Ms. Van Cleef said the college will spend this amount only if all 600-plus full-time employees take advantage of the full 6 percent investment in the retirement plan. Otherwise, it will be less.
For the 2013-14 fiscal year, the benefit will increase with the college automatically investing 4 percent of every full-time employee's salary into their individual retirement fund. This will be in addition to their salary and not deducted from it.
On top of that, each employee can choose to deduct up to 2 percent from each payroll and the college will match that.
So employees could have up to 8 percent of their salary invested.
If all full-time employees choose the full 8 percent investment it would cost the college $1.5 million for a full fiscal year, Peters wrote in the email.
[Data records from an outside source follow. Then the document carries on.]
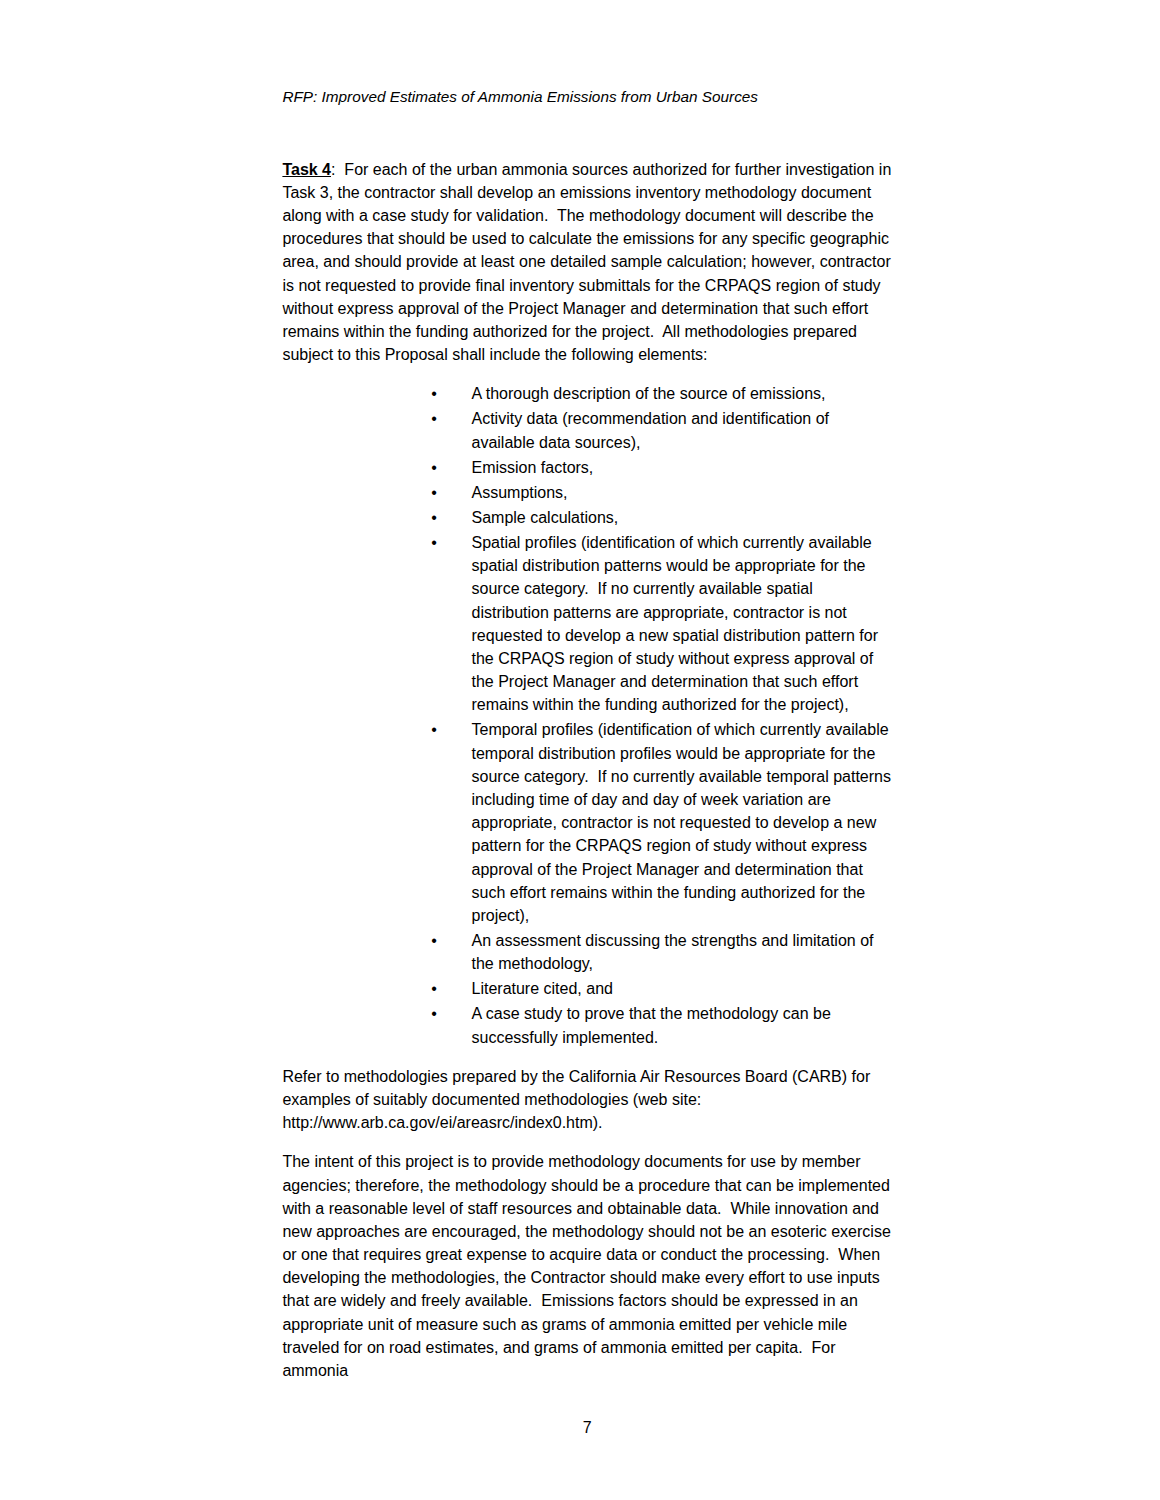RFP: Improved Estimates of Ammonia Emissions from Urban Sources
Task 4: For each of the urban ammonia sources authorized for further investigation in Task 3, the contractor shall develop an emissions inventory methodology document along with a case study for validation. The methodology document will describe the procedures that should be used to calculate the emissions for any specific geographic area, and should provide at least one detailed sample calculation; however, contractor is not requested to provide final inventory submittals for the CRPAQS region of study without express approval of the Project Manager and determination that such effort remains within the funding authorized for the project. All methodologies prepared subject to this Proposal shall include the following elements:
A thorough description of the source of emissions,
Activity data (recommendation and identification of available data sources),
Emission factors,
Assumptions,
Sample calculations,
Spatial profiles (identification of which currently available spatial distribution patterns would be appropriate for the source category. If no currently available spatial distribution patterns are appropriate, contractor is not requested to develop a new spatial distribution pattern for the CRPAQS region of study without express approval of the Project Manager and determination that such effort remains within the funding authorized for the project),
Temporal profiles (identification of which currently available temporal distribution profiles would be appropriate for the source category. If no currently available temporal patterns including time of day and day of week variation are appropriate, contractor is not requested to develop a new pattern for the CRPAQS region of study without express approval of the Project Manager and determination that such effort remains within the funding authorized for the project),
An assessment discussing the strengths and limitation of the methodology,
Literature cited, and
A case study to prove that the methodology can be successfully implemented.
Refer to methodologies prepared by the California Air Resources Board (CARB) for examples of suitably documented methodologies (web site: http://www.arb.ca.gov/ei/areasrc/index0.htm).
The intent of this project is to provide methodology documents for use by member agencies; therefore, the methodology should be a procedure that can be implemented with a reasonable level of staff resources and obtainable data. While innovation and new approaches are encouraged, the methodology should not be an esoteric exercise or one that requires great expense to acquire data or conduct the processing. When developing the methodologies, the Contractor should make every effort to use inputs that are widely and freely available. Emissions factors should be expressed in an appropriate unit of measure such as grams of ammonia emitted per vehicle mile traveled for on road estimates, and grams of ammonia emitted per capita. For ammonia
7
Peters said the lowest full-time salary used to determine the amount invested will be $20,000.
So the full-time employees who make less than that — and he said there are a few positions that do — will be bumped up to that amount for the purposes of determining their investment.
DeVonne Cagle, TJC's manager of benefits and compensation, said Wednesday that this plan will be better for employees.
“It's a way to help employees prepare for their future, especially because we don't have Social Security as a safety net …,” she said.
She said the college previously had Social Security for employees, but opted out in 1976.
The college had a supplement to the other retirement plans for a while but stopped that and rolled those funds into salaries, she said.
TJC's full-time employees are in either the state's Teacher Retirement System or the Optional Retirement Program, the latter of which is only for faculty and certain administrative staff.